>> BEGIN

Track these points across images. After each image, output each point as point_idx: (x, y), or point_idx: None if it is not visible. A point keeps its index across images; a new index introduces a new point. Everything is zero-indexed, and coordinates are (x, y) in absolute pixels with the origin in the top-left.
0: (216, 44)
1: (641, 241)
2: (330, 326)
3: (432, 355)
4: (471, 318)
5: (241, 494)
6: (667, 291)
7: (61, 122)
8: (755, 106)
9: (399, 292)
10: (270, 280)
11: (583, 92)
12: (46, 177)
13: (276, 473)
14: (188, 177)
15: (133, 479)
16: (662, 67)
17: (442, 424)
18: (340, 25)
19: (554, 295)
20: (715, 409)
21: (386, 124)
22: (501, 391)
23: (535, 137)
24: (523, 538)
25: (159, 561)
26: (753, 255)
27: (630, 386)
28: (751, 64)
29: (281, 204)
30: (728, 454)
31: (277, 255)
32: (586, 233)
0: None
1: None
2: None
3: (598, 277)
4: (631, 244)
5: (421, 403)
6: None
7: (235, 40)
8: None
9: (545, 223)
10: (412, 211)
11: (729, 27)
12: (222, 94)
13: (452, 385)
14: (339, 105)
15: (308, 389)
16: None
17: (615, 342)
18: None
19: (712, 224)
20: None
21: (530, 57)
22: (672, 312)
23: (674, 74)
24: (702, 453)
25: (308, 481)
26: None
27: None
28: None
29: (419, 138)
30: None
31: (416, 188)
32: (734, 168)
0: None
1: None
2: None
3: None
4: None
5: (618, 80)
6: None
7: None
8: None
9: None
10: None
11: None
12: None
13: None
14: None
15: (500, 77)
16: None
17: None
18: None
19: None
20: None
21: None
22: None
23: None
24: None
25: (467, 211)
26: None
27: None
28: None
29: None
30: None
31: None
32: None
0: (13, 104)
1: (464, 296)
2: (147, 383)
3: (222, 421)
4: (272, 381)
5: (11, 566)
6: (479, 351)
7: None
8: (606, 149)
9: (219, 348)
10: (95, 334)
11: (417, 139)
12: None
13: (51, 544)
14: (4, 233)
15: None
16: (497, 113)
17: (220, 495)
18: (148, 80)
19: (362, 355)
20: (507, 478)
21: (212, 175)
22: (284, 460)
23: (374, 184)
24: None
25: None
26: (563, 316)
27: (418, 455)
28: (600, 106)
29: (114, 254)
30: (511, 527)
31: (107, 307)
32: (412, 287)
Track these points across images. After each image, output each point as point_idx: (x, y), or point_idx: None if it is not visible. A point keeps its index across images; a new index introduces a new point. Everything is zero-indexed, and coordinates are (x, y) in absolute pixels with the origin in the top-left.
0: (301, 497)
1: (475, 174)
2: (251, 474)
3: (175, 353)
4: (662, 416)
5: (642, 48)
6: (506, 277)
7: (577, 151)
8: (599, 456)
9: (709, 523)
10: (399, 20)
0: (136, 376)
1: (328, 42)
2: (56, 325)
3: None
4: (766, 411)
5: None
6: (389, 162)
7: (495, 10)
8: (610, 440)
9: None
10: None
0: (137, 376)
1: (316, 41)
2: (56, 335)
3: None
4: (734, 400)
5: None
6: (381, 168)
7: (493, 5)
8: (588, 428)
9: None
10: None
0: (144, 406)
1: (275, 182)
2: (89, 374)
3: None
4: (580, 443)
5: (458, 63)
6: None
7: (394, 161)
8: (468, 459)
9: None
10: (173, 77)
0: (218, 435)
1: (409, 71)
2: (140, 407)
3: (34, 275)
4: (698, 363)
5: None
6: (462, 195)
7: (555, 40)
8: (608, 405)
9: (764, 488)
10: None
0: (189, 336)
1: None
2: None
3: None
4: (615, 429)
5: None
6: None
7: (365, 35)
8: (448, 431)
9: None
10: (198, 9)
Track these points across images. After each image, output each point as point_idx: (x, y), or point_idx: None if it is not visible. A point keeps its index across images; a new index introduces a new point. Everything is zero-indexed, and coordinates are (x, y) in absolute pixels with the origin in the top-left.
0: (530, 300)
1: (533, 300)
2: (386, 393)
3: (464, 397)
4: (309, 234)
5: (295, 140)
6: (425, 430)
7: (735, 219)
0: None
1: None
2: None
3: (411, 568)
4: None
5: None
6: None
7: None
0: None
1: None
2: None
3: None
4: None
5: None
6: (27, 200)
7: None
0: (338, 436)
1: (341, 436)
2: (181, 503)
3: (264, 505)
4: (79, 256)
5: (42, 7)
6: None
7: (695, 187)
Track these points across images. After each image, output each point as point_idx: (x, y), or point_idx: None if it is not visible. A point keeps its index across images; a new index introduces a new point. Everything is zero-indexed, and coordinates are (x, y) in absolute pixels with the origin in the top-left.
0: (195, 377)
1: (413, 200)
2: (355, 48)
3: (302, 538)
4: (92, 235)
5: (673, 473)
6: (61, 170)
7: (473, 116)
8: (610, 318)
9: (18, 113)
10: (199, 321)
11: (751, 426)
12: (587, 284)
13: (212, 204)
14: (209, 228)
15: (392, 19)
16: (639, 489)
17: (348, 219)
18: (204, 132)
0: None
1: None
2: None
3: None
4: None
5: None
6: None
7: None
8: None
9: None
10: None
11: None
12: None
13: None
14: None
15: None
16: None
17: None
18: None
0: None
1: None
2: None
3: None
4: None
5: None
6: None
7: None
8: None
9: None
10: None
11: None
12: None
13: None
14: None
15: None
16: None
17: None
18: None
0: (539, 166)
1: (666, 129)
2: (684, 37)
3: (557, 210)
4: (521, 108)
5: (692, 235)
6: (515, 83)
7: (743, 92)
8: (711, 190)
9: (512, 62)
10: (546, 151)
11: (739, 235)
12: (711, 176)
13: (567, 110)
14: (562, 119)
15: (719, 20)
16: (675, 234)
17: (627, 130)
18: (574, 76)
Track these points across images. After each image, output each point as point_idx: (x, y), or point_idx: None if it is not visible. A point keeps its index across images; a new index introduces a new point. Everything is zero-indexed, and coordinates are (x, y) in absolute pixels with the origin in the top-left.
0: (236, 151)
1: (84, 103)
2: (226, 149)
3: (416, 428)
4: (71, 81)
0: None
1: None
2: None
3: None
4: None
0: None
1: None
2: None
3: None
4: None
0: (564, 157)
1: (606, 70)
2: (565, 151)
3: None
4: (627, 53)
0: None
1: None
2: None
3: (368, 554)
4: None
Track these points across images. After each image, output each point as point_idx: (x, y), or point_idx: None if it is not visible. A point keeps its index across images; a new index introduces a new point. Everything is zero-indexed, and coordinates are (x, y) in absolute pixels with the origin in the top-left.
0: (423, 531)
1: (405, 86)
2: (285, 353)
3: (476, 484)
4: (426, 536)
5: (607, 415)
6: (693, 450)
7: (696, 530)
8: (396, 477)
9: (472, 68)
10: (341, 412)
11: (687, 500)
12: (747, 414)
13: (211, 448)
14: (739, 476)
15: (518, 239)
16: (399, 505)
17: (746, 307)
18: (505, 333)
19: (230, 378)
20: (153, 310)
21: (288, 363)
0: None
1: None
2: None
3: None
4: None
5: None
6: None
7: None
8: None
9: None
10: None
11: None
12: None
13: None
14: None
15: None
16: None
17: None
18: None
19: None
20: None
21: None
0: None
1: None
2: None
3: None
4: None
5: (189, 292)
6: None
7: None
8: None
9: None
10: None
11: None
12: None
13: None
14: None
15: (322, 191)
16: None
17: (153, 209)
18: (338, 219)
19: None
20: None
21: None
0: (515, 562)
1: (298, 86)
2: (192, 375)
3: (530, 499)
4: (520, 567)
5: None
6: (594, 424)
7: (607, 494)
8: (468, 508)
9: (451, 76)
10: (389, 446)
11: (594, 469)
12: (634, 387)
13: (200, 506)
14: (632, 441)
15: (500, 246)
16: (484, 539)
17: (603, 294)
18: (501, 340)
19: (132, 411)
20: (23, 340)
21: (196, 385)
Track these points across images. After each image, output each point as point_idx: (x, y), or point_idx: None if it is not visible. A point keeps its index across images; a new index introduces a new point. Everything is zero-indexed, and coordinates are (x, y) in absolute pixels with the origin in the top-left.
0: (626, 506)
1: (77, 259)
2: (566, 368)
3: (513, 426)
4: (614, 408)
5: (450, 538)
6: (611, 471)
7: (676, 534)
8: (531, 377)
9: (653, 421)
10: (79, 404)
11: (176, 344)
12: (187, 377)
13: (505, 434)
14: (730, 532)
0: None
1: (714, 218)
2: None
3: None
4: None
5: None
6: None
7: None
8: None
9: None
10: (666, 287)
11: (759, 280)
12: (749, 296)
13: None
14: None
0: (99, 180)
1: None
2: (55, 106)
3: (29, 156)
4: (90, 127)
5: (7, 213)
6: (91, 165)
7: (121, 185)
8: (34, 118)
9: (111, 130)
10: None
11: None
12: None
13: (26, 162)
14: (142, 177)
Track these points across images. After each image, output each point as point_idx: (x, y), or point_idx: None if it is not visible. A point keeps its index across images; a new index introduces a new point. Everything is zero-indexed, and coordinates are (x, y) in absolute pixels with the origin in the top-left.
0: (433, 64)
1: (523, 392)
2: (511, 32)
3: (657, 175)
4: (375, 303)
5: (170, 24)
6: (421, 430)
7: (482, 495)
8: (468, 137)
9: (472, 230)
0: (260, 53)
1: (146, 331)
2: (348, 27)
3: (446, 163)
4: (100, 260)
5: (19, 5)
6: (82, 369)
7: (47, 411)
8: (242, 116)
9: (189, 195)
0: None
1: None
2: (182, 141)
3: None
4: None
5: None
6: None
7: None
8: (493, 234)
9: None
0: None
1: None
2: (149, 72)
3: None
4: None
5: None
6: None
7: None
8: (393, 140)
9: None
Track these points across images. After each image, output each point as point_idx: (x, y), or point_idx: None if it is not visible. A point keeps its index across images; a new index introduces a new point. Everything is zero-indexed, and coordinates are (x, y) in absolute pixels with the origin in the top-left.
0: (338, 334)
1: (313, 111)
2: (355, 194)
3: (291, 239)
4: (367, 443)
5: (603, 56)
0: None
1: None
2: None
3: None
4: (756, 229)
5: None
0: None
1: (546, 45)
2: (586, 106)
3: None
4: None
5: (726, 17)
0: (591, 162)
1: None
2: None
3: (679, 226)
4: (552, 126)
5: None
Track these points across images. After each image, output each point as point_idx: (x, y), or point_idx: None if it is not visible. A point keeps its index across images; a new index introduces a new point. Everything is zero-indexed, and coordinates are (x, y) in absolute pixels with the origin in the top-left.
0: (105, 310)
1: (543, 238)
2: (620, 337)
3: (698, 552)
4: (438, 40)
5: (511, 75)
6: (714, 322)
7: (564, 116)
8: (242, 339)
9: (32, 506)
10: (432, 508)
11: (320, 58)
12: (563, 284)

>> END

WHAT NEEDS TO BE DONE
Reproduce the listing verbatim, beginning with its opening line and ending with the line that contains "11: (729, 27)", both of those lines included.

TASK OUTPUT
Track these points across images. After each image, output each point as point_idx: (x, y), or point_idx: None if it is not visible. A point keeps its index across images; a new index introduces a new point. Everything is zero-indexed, and coordinates are (x, y) in absolute pixels with the origin in the top-left.
0: (216, 44)
1: (641, 241)
2: (330, 326)
3: (432, 355)
4: (471, 318)
5: (241, 494)
6: (667, 291)
7: (61, 122)
8: (755, 106)
9: (399, 292)
10: (270, 280)
11: (583, 92)
12: (46, 177)
13: (276, 473)
14: (188, 177)
15: (133, 479)
16: (662, 67)
17: (442, 424)
18: (340, 25)
19: (554, 295)
20: (715, 409)
21: (386, 124)
22: (501, 391)
23: (535, 137)
24: (523, 538)
25: (159, 561)
26: (753, 255)
27: (630, 386)
28: (751, 64)
29: (281, 204)
30: (728, 454)
31: (277, 255)
32: (586, 233)
0: None
1: None
2: None
3: (598, 277)
4: (631, 244)
5: (421, 403)
6: None
7: (235, 40)
8: None
9: (545, 223)
10: (412, 211)
11: (729, 27)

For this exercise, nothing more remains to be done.